Larin returned to Russia in 1923, and worked as a writer and economist. During the split in the communist party that followed Lenin's death, Larin was an outspoken critic of Leon Trotsky and the left opposition, who, he claimed, had little or no support from industrial workers. But in some respects he was more 'left' that the Left Opposition, on agrarian and national issues. He proposed that all kulaks should be disenfranchised, and rural taxes increased by 20 per cent. He also was an obstinate critic of alleged discrimination of Russians in the Ukrainian Soviet Republic.

== Jewish questions ==
Larin was one of the few leading Bolsheviks who showed an interest in Jewish questions (though people from Jewish backgrounds were over-represented among the Old Bolsheviks, for many a sense internationalism often overrode any particular association with Jewish identity or community in their political work). As head of OZET, the Society for Settling Toiling Jews on the Land, he supported the creation of Jewish agricultural settlements in Crimea, which were tolerated in the 1920s but later suppressed. An area of Crimea with Jewish settlements was named Larindorf after him. In 1931, he criticised the decision to create the Jewish autonomous area of Birobidzhan as unrealistic for which he was severely censored.

== Five-day week ==
In May 1929, speaking at the Congress of Soviets, Larin proposed that to increase industrial output, normal weekends should be abolished and replaced by a 'continuous work week', in which workers would have every fifth day off, but in shifts, so that there was never a day when the factories were not fully operating.
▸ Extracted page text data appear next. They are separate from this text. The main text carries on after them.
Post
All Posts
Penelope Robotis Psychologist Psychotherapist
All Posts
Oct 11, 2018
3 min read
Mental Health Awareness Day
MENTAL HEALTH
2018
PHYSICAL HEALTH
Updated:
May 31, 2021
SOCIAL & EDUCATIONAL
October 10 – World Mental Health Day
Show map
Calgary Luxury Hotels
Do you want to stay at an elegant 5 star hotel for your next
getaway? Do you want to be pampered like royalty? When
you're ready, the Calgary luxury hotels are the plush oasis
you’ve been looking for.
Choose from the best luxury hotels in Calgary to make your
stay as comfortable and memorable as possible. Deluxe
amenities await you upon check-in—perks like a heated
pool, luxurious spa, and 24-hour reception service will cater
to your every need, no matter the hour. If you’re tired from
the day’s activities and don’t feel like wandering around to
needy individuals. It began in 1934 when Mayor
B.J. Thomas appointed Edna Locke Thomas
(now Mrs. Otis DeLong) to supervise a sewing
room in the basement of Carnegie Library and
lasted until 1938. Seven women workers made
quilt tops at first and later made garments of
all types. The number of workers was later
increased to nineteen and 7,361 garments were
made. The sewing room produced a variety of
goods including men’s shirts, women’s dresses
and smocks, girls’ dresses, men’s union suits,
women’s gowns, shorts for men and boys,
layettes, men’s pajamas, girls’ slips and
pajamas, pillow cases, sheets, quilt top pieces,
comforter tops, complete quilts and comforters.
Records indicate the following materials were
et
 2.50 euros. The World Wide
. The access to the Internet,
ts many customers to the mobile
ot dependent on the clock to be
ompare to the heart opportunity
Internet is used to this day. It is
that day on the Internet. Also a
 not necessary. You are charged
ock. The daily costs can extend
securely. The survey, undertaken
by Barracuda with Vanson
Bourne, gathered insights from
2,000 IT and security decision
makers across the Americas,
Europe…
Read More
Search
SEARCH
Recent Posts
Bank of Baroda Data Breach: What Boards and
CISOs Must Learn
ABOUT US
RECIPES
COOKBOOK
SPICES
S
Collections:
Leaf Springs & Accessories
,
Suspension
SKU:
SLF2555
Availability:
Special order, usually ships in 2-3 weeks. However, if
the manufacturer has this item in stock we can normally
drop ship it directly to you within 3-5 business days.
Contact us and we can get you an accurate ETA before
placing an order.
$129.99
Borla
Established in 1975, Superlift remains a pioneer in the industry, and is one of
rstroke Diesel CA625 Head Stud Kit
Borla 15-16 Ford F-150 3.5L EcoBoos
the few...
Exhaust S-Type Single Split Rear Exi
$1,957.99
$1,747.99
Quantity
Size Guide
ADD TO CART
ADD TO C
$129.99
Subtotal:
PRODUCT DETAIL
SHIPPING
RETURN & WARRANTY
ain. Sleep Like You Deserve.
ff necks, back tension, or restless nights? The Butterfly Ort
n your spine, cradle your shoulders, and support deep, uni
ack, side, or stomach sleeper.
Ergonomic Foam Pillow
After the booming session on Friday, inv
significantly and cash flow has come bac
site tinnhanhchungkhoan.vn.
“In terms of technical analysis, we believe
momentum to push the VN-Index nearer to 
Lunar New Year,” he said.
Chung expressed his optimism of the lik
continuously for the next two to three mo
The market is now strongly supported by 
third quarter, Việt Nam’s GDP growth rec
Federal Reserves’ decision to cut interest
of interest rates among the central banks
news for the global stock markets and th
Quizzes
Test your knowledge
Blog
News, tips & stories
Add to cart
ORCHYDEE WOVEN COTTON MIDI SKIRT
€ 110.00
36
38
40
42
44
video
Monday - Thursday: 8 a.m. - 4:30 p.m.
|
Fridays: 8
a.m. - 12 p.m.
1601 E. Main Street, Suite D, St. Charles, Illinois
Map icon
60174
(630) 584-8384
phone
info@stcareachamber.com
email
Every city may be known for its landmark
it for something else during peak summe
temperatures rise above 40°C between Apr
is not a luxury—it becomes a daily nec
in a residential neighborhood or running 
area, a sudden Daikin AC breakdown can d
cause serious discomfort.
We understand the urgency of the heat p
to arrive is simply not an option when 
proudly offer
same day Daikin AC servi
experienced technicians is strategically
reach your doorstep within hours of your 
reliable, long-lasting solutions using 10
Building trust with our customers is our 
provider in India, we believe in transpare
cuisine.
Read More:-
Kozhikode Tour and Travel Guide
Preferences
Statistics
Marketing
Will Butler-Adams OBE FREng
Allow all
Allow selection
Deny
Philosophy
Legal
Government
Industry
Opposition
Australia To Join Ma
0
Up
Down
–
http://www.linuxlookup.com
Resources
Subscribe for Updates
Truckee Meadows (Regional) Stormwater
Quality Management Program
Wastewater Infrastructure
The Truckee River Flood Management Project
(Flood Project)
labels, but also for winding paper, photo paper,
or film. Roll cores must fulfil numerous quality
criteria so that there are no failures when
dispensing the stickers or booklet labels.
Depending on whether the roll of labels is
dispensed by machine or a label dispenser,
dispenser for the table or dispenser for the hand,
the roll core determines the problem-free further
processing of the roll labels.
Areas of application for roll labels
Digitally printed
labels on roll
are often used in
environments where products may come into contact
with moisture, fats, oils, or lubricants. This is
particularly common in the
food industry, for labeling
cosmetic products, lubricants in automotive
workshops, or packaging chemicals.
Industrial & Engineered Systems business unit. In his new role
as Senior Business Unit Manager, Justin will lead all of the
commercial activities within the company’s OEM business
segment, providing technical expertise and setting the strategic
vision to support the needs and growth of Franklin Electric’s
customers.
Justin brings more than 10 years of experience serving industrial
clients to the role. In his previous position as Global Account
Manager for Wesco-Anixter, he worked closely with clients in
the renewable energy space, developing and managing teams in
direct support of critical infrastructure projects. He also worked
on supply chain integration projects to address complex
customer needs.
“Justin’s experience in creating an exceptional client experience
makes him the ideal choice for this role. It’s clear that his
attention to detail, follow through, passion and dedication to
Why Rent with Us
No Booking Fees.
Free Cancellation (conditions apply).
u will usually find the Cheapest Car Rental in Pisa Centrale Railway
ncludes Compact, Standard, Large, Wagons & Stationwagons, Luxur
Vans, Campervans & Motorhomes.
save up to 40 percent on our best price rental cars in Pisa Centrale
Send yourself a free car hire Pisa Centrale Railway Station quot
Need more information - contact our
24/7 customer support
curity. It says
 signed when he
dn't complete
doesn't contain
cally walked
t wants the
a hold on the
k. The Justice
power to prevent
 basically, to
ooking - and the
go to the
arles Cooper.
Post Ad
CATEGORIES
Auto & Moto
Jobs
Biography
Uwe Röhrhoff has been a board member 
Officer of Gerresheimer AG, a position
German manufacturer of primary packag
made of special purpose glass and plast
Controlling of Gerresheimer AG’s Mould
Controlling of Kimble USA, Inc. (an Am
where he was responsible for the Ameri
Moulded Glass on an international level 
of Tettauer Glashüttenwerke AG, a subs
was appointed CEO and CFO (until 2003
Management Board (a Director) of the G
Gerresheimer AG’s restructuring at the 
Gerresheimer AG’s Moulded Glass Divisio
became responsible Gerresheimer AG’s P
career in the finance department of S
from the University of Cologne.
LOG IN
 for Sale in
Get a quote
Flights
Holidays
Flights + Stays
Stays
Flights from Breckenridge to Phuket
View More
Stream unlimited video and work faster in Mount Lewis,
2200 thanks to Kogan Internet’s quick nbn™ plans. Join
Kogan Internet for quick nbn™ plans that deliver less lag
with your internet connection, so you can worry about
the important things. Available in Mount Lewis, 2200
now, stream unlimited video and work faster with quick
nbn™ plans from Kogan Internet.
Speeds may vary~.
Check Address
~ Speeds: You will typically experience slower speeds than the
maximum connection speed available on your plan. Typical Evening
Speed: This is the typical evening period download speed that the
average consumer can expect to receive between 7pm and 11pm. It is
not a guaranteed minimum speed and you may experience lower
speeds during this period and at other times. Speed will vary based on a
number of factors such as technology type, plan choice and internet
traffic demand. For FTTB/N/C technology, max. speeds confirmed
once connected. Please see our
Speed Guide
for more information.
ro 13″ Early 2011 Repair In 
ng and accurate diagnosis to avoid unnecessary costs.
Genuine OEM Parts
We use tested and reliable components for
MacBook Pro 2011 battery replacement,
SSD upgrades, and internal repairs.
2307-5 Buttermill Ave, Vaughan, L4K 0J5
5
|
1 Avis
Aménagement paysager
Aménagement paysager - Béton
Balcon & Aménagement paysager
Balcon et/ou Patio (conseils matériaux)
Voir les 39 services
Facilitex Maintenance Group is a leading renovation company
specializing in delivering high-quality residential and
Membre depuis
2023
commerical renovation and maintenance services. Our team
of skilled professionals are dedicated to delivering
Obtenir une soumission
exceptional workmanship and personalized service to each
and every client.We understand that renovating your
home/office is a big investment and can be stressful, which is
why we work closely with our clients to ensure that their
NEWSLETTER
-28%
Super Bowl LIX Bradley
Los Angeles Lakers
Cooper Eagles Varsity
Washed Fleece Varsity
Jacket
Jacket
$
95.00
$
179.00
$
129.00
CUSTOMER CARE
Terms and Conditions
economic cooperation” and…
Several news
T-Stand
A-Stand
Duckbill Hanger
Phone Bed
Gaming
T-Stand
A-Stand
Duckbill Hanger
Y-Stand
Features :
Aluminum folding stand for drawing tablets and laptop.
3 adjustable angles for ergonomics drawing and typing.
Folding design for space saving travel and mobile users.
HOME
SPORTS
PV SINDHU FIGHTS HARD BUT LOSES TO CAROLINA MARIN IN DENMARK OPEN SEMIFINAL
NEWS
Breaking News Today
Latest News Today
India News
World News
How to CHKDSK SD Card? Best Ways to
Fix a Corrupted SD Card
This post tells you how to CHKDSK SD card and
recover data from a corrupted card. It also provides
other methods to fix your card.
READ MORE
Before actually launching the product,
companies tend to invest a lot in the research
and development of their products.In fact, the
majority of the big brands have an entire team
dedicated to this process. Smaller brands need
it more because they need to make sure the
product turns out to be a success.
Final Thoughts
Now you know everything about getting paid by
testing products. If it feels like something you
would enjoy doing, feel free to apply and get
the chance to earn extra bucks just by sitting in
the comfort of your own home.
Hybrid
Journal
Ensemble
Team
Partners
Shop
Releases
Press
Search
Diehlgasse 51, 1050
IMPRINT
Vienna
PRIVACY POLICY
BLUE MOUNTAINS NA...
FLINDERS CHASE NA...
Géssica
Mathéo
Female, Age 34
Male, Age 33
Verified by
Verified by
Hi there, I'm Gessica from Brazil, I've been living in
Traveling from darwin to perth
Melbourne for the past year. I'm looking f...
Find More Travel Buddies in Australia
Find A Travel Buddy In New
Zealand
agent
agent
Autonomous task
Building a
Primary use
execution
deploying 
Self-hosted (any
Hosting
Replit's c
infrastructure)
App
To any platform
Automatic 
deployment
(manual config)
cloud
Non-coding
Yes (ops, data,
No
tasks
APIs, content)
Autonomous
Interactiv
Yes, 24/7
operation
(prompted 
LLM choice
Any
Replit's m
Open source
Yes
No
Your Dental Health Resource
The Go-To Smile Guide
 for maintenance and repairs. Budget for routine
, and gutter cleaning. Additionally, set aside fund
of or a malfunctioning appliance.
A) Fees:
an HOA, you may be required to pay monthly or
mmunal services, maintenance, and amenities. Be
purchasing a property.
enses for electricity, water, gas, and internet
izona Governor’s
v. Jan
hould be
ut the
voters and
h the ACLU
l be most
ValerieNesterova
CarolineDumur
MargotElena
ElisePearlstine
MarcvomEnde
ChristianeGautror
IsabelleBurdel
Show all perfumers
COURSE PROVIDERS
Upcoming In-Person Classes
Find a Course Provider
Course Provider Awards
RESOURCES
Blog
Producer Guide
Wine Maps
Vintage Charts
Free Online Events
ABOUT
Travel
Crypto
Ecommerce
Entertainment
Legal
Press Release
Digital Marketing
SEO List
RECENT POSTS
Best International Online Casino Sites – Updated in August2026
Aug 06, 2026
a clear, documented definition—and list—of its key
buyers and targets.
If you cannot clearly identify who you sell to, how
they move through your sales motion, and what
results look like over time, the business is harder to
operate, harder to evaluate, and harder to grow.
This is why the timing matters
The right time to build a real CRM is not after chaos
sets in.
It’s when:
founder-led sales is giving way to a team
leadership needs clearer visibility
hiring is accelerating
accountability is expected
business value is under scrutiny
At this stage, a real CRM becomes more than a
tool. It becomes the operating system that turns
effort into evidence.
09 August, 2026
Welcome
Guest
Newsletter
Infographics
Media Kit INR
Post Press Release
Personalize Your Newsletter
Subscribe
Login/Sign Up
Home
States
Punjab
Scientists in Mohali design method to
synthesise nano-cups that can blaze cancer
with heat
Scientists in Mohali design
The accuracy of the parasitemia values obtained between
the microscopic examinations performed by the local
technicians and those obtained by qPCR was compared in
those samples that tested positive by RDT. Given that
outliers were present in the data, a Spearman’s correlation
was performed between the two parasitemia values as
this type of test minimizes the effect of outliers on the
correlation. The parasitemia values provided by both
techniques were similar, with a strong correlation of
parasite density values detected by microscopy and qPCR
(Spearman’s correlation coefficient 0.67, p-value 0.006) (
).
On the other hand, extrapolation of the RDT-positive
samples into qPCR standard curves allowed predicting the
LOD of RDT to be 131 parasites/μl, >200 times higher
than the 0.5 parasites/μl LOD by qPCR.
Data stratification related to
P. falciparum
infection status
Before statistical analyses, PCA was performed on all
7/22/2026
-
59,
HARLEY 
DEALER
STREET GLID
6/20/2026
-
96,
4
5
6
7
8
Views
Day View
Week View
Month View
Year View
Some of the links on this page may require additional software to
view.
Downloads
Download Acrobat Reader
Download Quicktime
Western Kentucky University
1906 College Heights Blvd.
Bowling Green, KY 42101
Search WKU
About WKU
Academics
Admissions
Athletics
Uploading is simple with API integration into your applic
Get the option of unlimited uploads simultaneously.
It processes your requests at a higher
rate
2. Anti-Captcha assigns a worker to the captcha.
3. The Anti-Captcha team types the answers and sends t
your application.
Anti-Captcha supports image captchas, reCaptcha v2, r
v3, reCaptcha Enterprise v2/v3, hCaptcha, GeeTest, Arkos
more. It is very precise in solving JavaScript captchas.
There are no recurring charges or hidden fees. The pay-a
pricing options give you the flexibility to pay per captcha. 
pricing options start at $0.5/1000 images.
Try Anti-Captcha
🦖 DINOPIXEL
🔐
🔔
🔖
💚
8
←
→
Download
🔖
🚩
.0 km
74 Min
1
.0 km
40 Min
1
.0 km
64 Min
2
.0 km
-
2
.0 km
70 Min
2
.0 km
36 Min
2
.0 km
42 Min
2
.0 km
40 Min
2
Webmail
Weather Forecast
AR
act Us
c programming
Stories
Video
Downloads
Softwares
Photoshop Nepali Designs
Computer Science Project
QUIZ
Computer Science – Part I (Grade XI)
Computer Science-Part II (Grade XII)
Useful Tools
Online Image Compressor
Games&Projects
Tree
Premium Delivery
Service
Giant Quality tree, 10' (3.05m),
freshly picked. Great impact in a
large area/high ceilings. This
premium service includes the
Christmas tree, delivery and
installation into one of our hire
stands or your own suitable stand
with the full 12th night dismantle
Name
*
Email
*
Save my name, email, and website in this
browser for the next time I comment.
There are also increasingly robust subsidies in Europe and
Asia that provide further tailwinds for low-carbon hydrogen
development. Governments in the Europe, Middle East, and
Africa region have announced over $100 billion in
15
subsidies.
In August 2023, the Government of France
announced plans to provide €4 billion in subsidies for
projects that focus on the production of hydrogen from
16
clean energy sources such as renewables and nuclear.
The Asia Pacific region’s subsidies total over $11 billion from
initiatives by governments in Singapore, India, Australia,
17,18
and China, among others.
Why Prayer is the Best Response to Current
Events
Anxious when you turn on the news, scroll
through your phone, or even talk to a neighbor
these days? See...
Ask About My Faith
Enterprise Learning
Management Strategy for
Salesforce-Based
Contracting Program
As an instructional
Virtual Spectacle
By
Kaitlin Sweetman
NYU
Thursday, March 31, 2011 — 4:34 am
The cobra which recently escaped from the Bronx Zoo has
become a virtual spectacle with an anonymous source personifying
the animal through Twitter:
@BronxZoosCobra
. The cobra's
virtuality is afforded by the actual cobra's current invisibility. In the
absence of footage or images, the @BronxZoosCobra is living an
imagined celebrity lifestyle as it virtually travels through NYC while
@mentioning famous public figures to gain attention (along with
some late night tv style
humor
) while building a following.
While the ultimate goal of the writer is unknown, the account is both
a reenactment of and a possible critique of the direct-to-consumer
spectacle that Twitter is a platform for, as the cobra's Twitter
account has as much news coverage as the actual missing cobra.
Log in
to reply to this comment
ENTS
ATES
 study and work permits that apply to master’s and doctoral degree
The experiment was launched across the Soviet Union in August 1929, but abandoned in 1940.

== Personality ==
Arthur Ransome, working as a correspondent for the Manchester Guardian, met Larin in 1920 and was impressed by his "obstinacy, his hatred of compromise, and [his] sort of mixed originality and perverseness" and "the real heroism with which he conquers physical disabilities which long ago would have overwhelmed a less unbreakable spirit." The Menshevik Simon Liberman described Larin as:

He was a very tall man, with regular features, large black eyes, and a little pointed beard. He had been crippled by infantile paralysis, now had difficulty in moving his legs and left arm, and his chest was sunken in and his shoulders protruded sharply forward; I could feel tension in every step he took ... Larin flourished in 1918 and 1919, during the era of passionate enthusiasm for a complete overhauling of Russian economy ... But Larin's star did not shine for long. The contrasts between his fantasies and life's realities was working against him.

== Death ==
Larin died in Moscow on 14 January 1932, aged 49. His body was cremated and the ashes were buried at the Kremlin Wall.

His widow Lena Larina was arrested during the Great Purge, in January 1938, and spent 17 years in prison and exile. Her health was broken by the experience, and she was mostly bed-ridden from her 'rehabilitation' in 1955 until her death, in 1973.